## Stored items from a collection
Segment Open
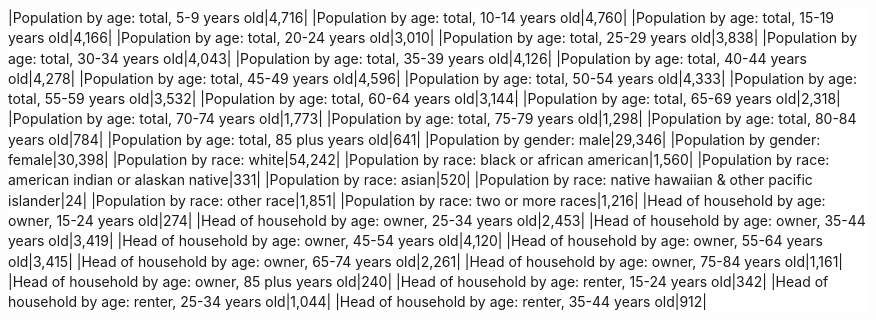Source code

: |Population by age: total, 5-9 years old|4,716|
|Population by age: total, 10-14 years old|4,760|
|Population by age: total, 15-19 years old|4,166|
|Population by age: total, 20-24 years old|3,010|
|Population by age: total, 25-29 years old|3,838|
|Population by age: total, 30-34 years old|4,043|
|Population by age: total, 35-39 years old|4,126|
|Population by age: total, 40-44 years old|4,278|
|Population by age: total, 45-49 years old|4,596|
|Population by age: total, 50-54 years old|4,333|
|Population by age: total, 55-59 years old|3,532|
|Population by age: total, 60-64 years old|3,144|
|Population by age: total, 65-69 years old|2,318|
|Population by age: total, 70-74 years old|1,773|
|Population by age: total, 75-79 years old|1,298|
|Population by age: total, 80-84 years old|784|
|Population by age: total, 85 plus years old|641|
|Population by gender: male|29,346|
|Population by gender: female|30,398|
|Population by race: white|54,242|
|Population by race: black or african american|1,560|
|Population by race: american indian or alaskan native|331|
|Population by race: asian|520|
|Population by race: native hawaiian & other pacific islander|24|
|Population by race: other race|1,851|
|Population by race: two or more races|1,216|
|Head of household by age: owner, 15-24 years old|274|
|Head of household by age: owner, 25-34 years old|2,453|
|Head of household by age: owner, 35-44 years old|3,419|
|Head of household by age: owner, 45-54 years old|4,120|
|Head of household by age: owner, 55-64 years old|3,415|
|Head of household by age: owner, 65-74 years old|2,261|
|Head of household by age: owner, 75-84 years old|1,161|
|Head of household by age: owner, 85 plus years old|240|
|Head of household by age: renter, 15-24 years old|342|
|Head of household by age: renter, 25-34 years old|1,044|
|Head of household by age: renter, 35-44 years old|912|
Segment Closed
## EXERCISE DESCRIPTION
Determine the number of lines in the entries that hold "gender". Reply with that number only.

## THE COMPLETED TASK
2